The Star Tribune recently profiled Hubert Humphrey III--a former favorite son of Minnesota--who is now in a new role in Washington D.C. helping to enact national senior care policy that might affect older Americans across the country. Humphrey was recently chosen to lead the Consumer Financial Protection Bureau's Office of Older Americans. He was chosen for the position in large part because of his previous advocacy on the AARP's national board of directors.
The new federal office is engaged in many different battles, all aimed at improving the lives of the growing class of American seniors and protecting them from falling victim to financial predators. Our New York elder law attorneys understand the challenges faced by so many older Americans and appreciate the need to enact common sense safety steps at the federal level.
The Office of Older Americans was actually created as part of the Dodd-Frank Wall Street Reform and Consumer Protection Act. It was created to safeguard the rights of those over 62 and ensure they are properly educated about their financial options. Assistance in these and similar matters is all the more important now in a world with stagnant retirement accounts and rising healthcare costs. Each New York elder law attorney at our firm works first-hand on many of these goals, helping local residents seeking to craft plans to protect their long-term financial and medical well-being.

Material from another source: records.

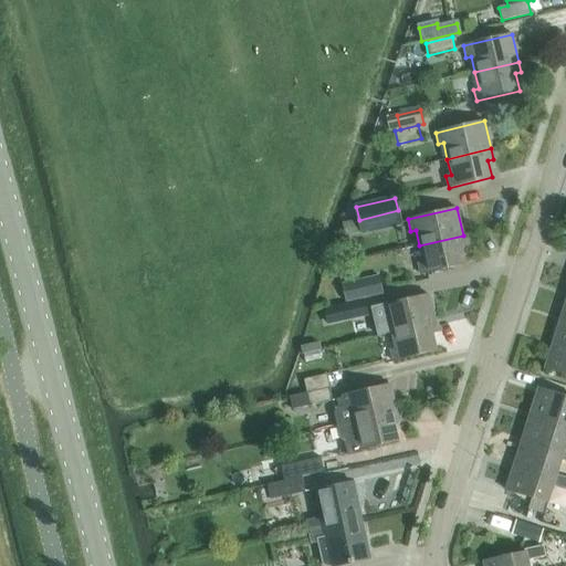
[(359,220),(362,232),(400,223),(397,210),(359,220)]
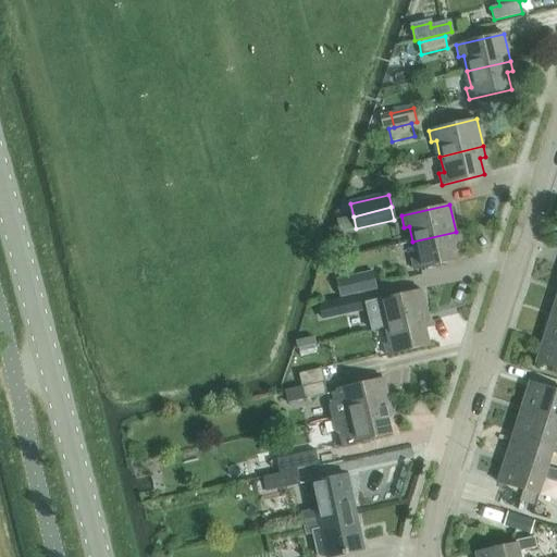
[(354,217),(337,220),(341,233),(356,229),(354,217)]
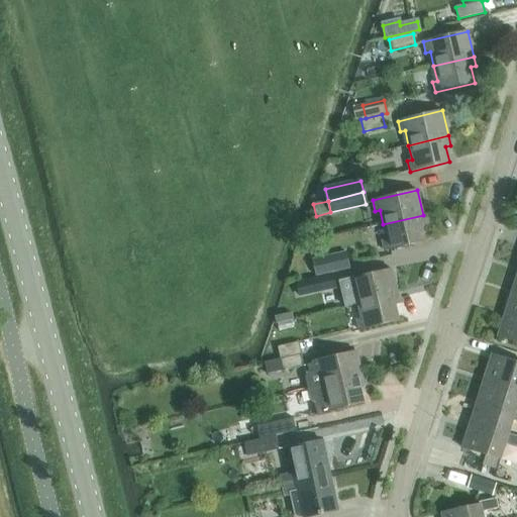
[(423,215),(383,224),(387,239),(382,240),(384,250),(424,241),(420,226),(425,225),(423,215)]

Retirement concerns are on the group's docket. Amazingly, a 2007 report found that three of five families headed by a senior had no retirement savings. The office is hoping to address this issue on a range of policy and educational fronts.
In addition, one item at the top of the organization's list is the need to crack down on elder financial exploitation. MetLife found that older Americans lost $3 billion from exploitation in 2010 alone. The rising senior population only means that the total cost of senior financial abuse will likely increase in the future. Tackling financial exploitation often requires having an extra pair of eyes watching a senior's financial situation--such as an elder law estate planning lawyer. This is important because many financial abusers are friends or family members of the senior. That is why Humphrey notes that addressing the problem includes helping seniors both recognize the abuse and seek help when necessary. He quips, "I intend to make it the Office of Older, Smarter American."